I don’t know the details of the ethernet hardware or driver, but I would guess that if the hardware is able to buffer more prior to issuing an interrupt (or to collect more data while waiting), then this would reduce pressure to service an IRQ. Higher MTU would probably help up to the point where CPU0 has to get involved because of a full buffer on the device. If DMA gets involved in a way that does not require CPU0 I’m sure performance would go up drastically.
In terms of ethernet stats shown via “ifconfig”, it would be interesting to see if increasing IRQ pressure causes drops or overruns, e.g., running the ethernet performance test continuously, followed by adding in faster USB devices which are intended to purposely compete for IRQ time (some sort of USB2 or USB3 device which wouldn’t have significant bottlenecks…I think external hard drives might have bottlenecks, something like external USB hidef audio devices would be a really good test because they operate in isochronous mode…streaming devices in general would be a good test since they more or less must consume IRQ time slices on a regular basis without pause).
This is the results of a test I did using a USB mouse:
Conditions / Connected Devices Interrupt Rate on "tegra-xhci:usb1"
---------------------------------------------------------------------
nothing is connected 32 int/sec
mouse 32 int/sec
Ethernet cable 70 int/sec
Ethernet cable + mouse 70 int/sec
Ethernet Speed Test 8700 int/sec (570 Mbit/sec)
Ethernet Speed Test + mouse 11800 int/sec (940 Mbit/sec)
When I connected the mouse during the speed test, interrupt rate went from 8700 to 11800, but I don’t know precisely how quickly.
Btw, when I moved the mouse fast, interrupt on “tegra-xhci:usb1” dropped a little, and interrupts on “tegra-otg, tegra-udc, ehci_hcd:usb3”, “host_syncpt” and “gk20a_stall” were generated. Also the Ethernet speed dropped a little while moving the mouse (850 Mbit/sec).
As far as I know, it doesn’t really matter whether I connect a USB1.1 or USB2.0 device to that port, it makes the boost either way.
I did tried the performance tuning, too, but it didn’t make any difference for me.
Finally, I have updated the Realtek driver to the latest version, but of course it didn’t make any difference in behavior.
At this point I’m not sure what would be needed to improve performance. Some profiling within the tegra-xhci might be needed. The evidence is fairly solid (and normal) that two USB devices are competing for driver time on a single core…the question becomes one of rearranging how the interrupts are triggered so that ethernet and non-ethernet USB devices play more nicely together (and especially to improve ethernet when no other USB devices are around).
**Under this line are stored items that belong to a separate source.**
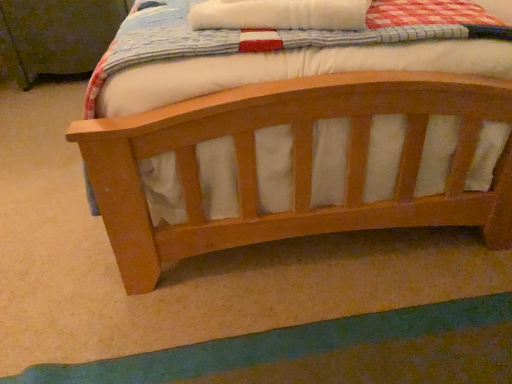
Question: Is green fabric at lower center looking in the opposite direction of light brown wood bed at center?

Choices:
 (A) yes
 (B) no

Answer: (A)

Question: From a real-world perspective, is green fabric at lower center physically above light brown wood bed at center?

Choices:
 (A) yes
 (B) no

Answer: (A)

Question: Could you tell me if green fabric at lower center is turned towards light brown wood bed at center?

Choices:
 (A) yes
 (B) no

Answer: (A)

Question: From the image's perspective, is green fabric at lower center below light brown wood bed at center?

Choices:
 (A) no
 (B) yes

Answer: (B)

Question: Is green fabric at lower center next to light brown wood bed at center?

Choices:
 (A) yes
 (B) no

Answer: (B)

Question: Considering the positions of point (282, 205) and point (62, 24), is point (282, 205) closer or farther from the camera than point (62, 24)?

Choices:
 (A) closer
 (B) farther

Answer: (A)

Question: Do you think light brown wood bed at center is within wooden changing table at upper left, or outside of it?

Choices:
 (A) inside
 (B) outside

Answer: (B)

Question: Visually, is light brown wood bed at center positioned to the left or to the right of wooden changing table at upper left?

Choices:
 (A) right
 (B) left

Answer: (A)

Question: From a real-world perspective, is light brown wood bed at center above or below wooden changing table at upper left?

Choices:
 (A) above
 (B) below

Answer: (B)

Question: From a real-world perspective, relative to light brown wood bed at center, is wooden changing table at upper left vertically above or below?

Choices:
 (A) above
 (B) below

Answer: (A)

Question: Is wooden changing table at upper left in front of or behind light brown wood bed at center in the image?

Choices:
 (A) behind
 (B) front

Answer: (A)

Question: Is point (87, 38) positioned closer to the camera than point (455, 218)?

Choices:
 (A) farther
 (B) closer

Answer: (A)

Question: In terms of height, does wooden changing table at upper left look taller or shorter compared to light brown wood bed at center?

Choices:
 (A) tall
 (B) short

Answer: (A)

Question: In the image, is light brown wood bed at center positioned in front of or behind green fabric at lower center?

Choices:
 (A) behind
 (B) front

Answer: (B)

Question: Do you think light brown wood bed at center is within green fabric at lower center, or outside of it?

Choices:
 (A) outside
 (B) inside

Answer: (A)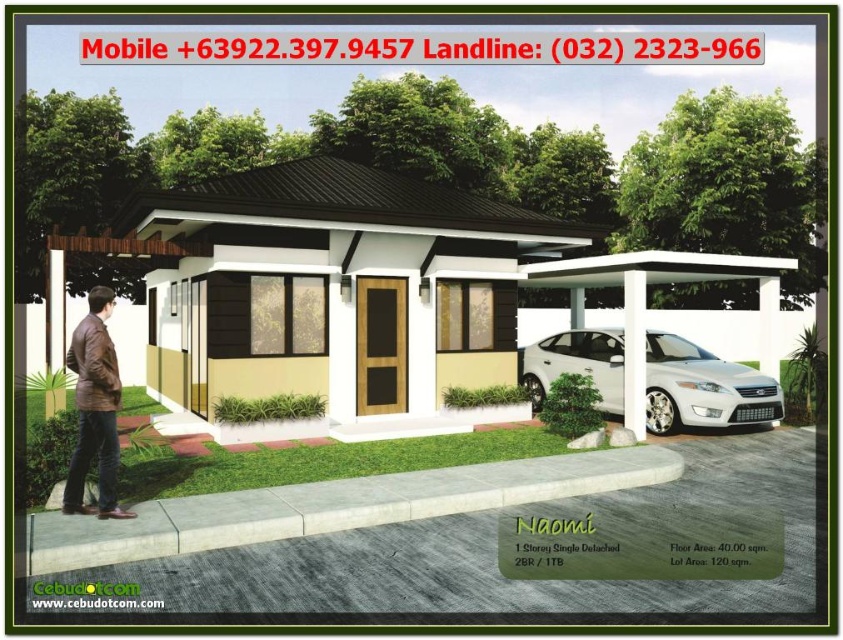
Is white glossy sedan at center closer to camera compared to brown leather jacket at lower left?

That is False.

Does point (599, 336) come in front of point (111, 499)?

That is False.

Which is in front, point (578, 333) or point (100, 353)?

Point (100, 353)

Find the location of a particular element. white glossy sedan at center is located at coordinates (702, 387).

Between point (677, 416) and point (631, 368), which one is positioned behind?

Positioned behind is point (677, 416).

Who is positioned more to the left, white glossy sedan at center or white smooth pillar at right?

Positioned to the left is white glossy sedan at center.

At what (x,y) coordinates should I click in order to perform the action: click on white glossy sedan at center. Please return your answer as a coordinate pair (x, y). The width and height of the screenshot is (843, 640). Looking at the image, I should click on (702, 387).

In order to click on white glossy sedan at center in this screenshot , I will do `click(702, 387)`.

Is brown leather jacket at lower left below white smooth pillar at right?

Indeed, brown leather jacket at lower left is positioned under white smooth pillar at right.

Which is behind, point (78, 432) or point (639, 362)?

Point (639, 362)

Who is more forward, (x=109, y=442) or (x=636, y=380)?

Point (x=109, y=442) is more forward.

Locate an element on the screen. brown leather jacket at lower left is located at coordinates (94, 408).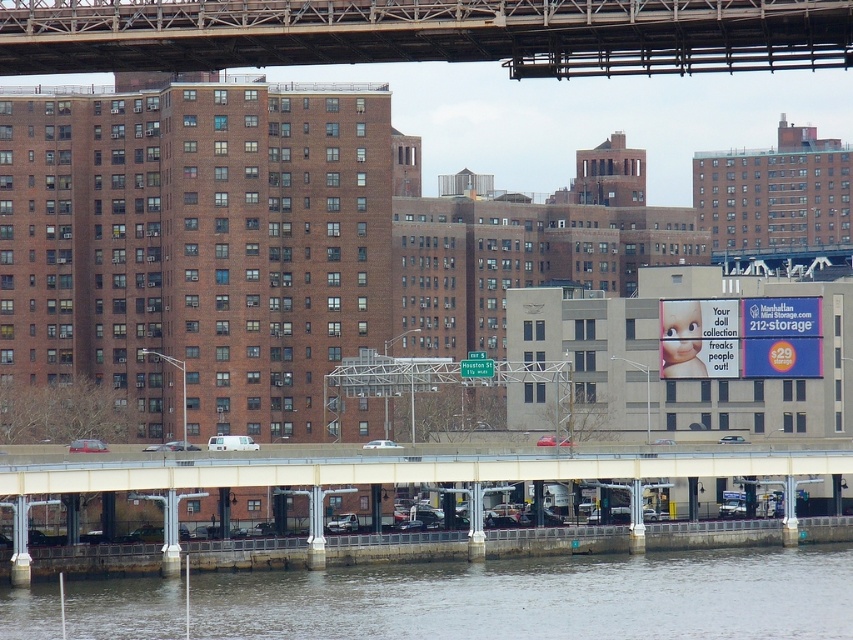
You are a delivery driver approaching the concrete bridge at lower center. You notice the gray concrete river at lower center below. Based on their heights, which one is more likely to be above the other?

The concrete bridge at lower center is taller than the gray concrete river at lower center, so the concrete bridge at lower center is above the gray concrete river at lower center.

You are standing at the bridge on the image and want to reach a point that is 135.52 meters away from you. Is the point at coordinates point (349, 572) within your reach?

The point (349, 572) is exactly 135.52 meters away from the viewer, so yes, it is within your reach if you can travel that distance.

You are standing at the edge of the gray concrete river at lower center and want to throw a stone into the water. Considering the distance from where you are standing to the camera position is 101.06 meters, will the stone reach the water if you throw it with a maximum range of 50 meters?

The gray concrete river at lower center is 101.06 meters away from the camera, so if you are standing at the edge of the river, the distance to the camera is 101.06 meters. However, your maximum throwing range is 50 meters, which is less than the required distance. Therefore, the stone will not reach the water.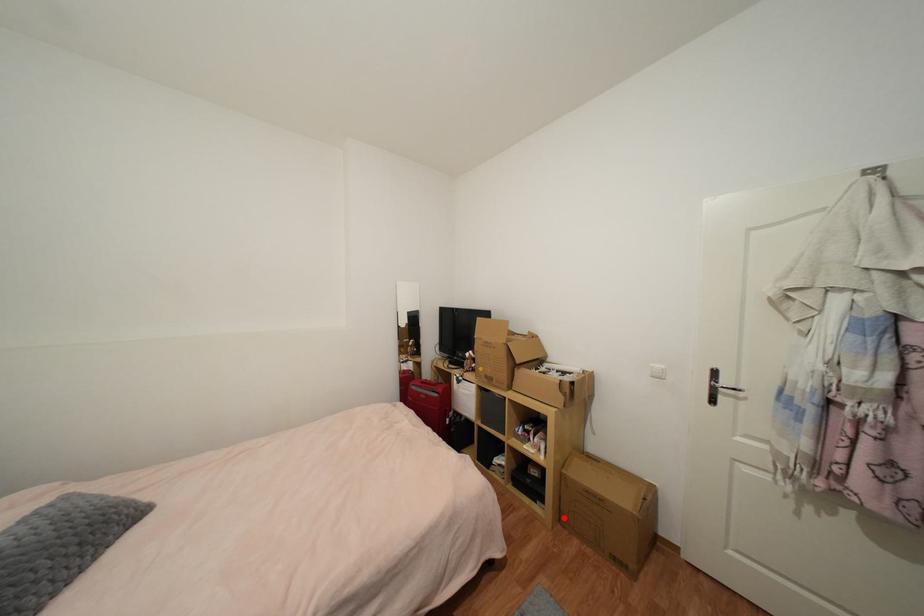
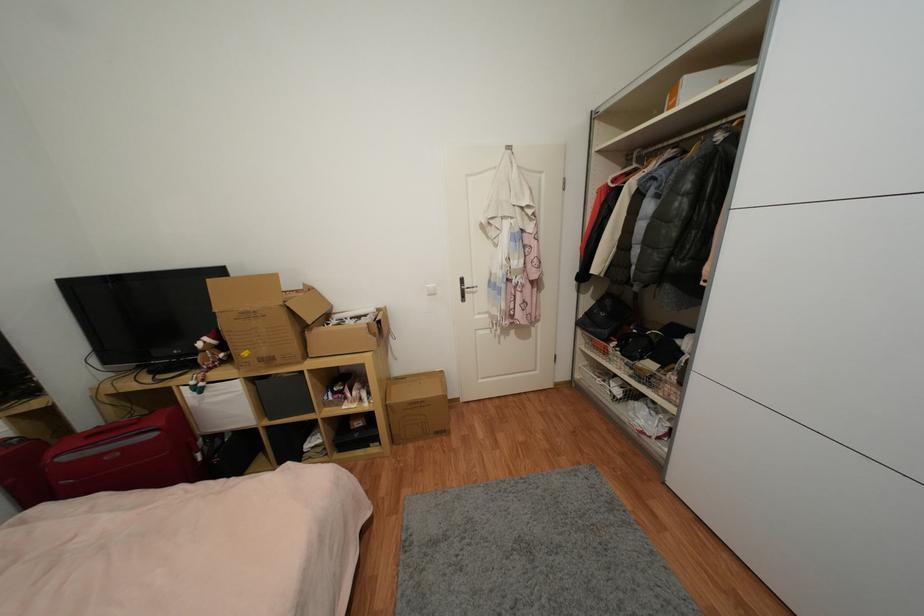
Question: I am providing you with two images of the same scene from different viewpoints. Given a red point in image1, look at the same physical point in image2. Is it:

Choices:
 (A) Closer to the viewpoint
 (B) Farther from the viewpoint

Answer: (B)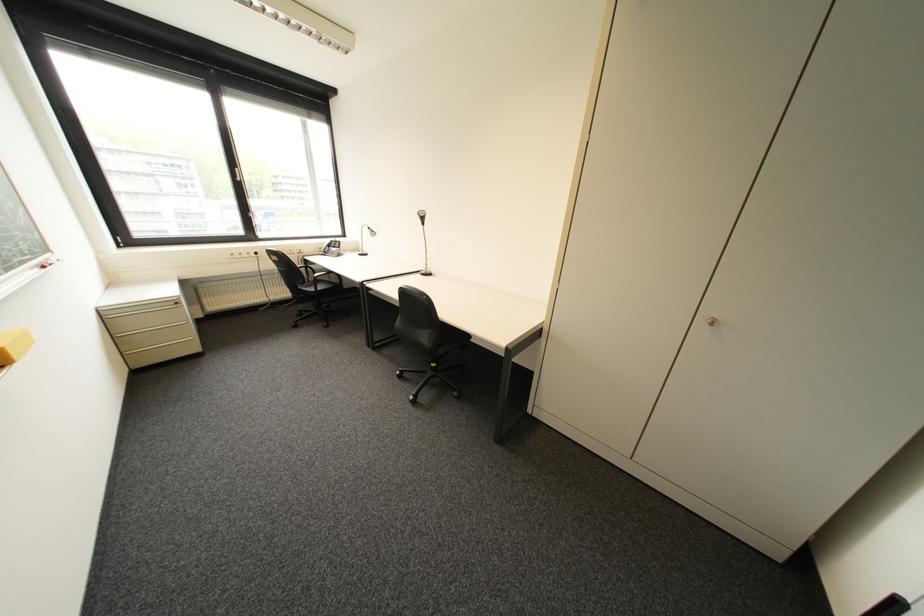
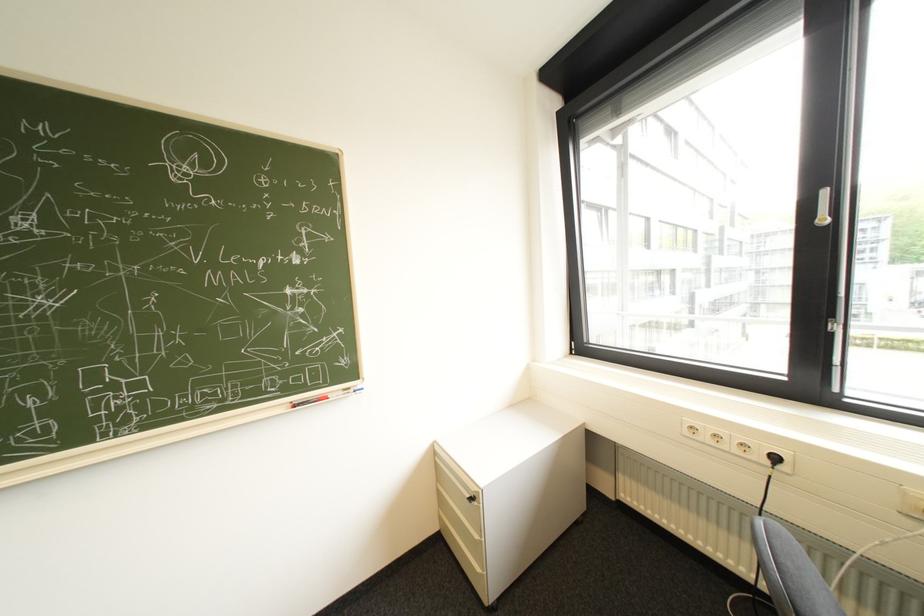
The point at (x=241, y=257) is marked in the first image. Where is the corresponding point in the second image?

(698, 434)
It probably isn’t the best workaround, but you could possibly use a PCIe ethernet NIC. Another possibility is using a higher priority on any user space app dependent on ethernet could help (see “man nice” and “man renice”…a nice level of -1 or -2 could perhaps influence underlying ethernet scheduling…see what happens when the performance test program runs at nice -1 or nice -2).
Thanks for the idea, but unfortunately changing the process priority had no effect at all on Ethernet performance.
I can accept that if a USB device is connected, Ethernet speed drops because of interrupts competing for the CPU time, but I think it is a problem if USB takes so much resource away when USB device is not connected at all.
I am planning to take a look at the source code, but dont know where to look around. What do you think, should I look at the tegra-xhci source file maybe? (drivers/usb/hos/xhci-tegra.c)
That’s where I’d start. It could be a hotplug layer looking for devices as well. Basically you’d be looking for what triggers the xusb driver when no devices are attached at the USB port, versus what happens when something like a keyboard is attached. The ethernet is going to trigger xusb, but a big clue is to see what happens when a keyboard is connected…and see if it displaces something (I agree, having lots of extra interrupts when nothing is attached should not happen).
Hi,
Because sclk raises when micro usb plugged, it affects the ethernet speed as well.
If you change it to maximum of clock, it should be more stable no matter connecting usb or not.